7) R v Abu Hamza [2006] EWCA Crim 2918 - The Court of Appeal held that it was an offence contrary to s.4 of the Offences Against the Person Act 1861 for a person to incite a foreign national in England or Wales to commit murder abroad. The offence was not restricted to situations HM/N/where those committing the murders were to be British subjects. Section 4 enacted the ingredients of substantive offences. It did not lay down rules of jurisdiction and there was nothing in the wording of the section to suggest that the conspirators, or the person incited, should be British subjects.

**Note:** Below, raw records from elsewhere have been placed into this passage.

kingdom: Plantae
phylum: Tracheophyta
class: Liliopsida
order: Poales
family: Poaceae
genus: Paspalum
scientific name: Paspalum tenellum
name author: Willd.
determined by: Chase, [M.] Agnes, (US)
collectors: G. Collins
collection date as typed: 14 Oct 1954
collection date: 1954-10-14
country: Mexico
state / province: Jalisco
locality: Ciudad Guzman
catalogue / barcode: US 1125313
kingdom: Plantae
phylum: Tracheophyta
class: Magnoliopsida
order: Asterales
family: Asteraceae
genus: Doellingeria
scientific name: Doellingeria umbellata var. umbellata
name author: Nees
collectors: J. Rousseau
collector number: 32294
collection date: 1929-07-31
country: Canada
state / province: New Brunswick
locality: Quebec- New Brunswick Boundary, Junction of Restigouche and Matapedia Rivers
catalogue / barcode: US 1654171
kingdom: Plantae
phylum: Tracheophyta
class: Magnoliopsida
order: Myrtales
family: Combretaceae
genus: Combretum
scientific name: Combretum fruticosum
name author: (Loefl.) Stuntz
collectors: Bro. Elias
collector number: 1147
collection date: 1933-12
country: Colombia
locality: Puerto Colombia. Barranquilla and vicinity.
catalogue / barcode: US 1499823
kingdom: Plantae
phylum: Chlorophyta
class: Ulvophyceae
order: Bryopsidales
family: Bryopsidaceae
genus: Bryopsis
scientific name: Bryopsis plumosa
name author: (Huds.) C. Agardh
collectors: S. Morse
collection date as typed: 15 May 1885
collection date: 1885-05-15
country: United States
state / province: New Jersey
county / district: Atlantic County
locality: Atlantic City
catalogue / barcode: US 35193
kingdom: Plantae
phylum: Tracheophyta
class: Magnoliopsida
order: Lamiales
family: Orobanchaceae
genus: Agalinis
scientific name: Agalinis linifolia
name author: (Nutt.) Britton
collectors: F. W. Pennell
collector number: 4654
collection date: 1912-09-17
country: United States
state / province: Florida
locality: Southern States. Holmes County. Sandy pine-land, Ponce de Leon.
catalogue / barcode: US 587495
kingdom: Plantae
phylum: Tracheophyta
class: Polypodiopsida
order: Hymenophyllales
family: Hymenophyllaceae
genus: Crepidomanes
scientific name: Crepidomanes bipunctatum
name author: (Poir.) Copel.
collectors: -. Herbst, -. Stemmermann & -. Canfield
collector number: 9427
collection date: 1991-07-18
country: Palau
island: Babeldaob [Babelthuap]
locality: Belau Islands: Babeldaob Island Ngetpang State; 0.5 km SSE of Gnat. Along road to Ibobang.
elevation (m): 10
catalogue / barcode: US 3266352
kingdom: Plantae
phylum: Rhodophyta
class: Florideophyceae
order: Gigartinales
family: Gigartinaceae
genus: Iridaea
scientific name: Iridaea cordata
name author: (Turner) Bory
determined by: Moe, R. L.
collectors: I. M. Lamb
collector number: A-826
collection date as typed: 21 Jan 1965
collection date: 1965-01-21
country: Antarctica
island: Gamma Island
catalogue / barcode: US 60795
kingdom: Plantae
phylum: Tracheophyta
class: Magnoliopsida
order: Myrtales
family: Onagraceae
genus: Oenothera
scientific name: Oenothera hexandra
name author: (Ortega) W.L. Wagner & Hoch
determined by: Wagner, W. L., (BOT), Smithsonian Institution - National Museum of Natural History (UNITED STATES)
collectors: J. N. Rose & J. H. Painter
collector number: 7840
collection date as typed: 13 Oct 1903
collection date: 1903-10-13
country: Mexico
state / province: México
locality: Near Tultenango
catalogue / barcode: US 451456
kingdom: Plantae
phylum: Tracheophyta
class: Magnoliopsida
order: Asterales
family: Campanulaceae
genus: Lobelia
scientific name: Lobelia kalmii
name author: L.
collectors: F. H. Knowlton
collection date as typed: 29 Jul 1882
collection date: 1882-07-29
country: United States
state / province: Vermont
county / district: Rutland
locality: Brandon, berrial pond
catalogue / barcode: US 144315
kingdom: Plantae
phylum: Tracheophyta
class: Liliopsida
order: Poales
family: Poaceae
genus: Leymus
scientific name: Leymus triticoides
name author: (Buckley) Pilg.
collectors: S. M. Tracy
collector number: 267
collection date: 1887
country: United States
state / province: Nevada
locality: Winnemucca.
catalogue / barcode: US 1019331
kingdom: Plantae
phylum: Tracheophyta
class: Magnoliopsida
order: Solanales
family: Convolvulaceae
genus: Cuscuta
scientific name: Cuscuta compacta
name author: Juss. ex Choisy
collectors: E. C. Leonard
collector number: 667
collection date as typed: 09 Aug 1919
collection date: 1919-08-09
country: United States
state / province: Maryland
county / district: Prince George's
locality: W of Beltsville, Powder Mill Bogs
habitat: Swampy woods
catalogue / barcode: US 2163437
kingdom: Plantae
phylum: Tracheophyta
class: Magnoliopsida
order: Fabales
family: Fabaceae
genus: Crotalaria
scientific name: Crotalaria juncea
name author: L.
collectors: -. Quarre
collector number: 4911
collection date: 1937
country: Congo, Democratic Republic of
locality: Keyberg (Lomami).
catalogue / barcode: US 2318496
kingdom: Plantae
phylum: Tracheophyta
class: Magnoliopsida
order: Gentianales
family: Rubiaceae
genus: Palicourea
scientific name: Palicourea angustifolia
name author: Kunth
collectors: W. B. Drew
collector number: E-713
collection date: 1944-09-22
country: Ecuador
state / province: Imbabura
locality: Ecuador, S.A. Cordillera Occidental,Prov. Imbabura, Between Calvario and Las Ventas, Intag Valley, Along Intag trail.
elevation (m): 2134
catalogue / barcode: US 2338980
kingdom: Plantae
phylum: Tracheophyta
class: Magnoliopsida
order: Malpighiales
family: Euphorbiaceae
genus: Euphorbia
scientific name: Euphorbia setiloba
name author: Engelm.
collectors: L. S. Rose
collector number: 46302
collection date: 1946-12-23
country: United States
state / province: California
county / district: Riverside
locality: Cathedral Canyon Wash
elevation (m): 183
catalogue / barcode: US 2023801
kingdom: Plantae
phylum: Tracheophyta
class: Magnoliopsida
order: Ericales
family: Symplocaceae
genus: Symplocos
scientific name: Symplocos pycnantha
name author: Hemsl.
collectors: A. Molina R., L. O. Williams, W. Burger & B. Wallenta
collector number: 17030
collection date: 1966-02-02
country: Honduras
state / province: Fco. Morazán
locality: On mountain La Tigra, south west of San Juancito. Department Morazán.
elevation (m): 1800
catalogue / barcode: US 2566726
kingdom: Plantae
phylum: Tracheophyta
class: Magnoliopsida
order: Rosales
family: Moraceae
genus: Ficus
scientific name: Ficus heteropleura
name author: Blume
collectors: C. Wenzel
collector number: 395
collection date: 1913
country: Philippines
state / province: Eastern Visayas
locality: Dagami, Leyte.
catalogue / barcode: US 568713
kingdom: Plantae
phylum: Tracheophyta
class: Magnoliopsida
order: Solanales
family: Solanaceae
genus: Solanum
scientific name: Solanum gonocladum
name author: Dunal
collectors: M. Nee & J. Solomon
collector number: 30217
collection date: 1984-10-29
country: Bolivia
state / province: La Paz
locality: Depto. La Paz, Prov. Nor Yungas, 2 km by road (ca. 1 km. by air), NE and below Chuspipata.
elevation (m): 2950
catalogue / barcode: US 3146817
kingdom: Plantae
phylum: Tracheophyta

8) R v Saik [2006] UKHL 18 - The case for the prosecution was that D, who operated a currency exchange office, had in the course of that business converted sterling which was or represented the proceeds of drug trafficking or other criminal activity into foreign currency. D’s appeal against conviction to the Court of Appeal failed but he succeeded in his subsequent appeal to the House of Lords. Conspiracy to commit an offence is a different harm from the actual commission of the substantive offence in that conspiracy imposes criminal liability on the basis of a person’s intention. For the purposes of conspiracy, knowledge required proof of a true belief, even where a lesser form of mens rea (or no mens rea) was required for the substantive offence.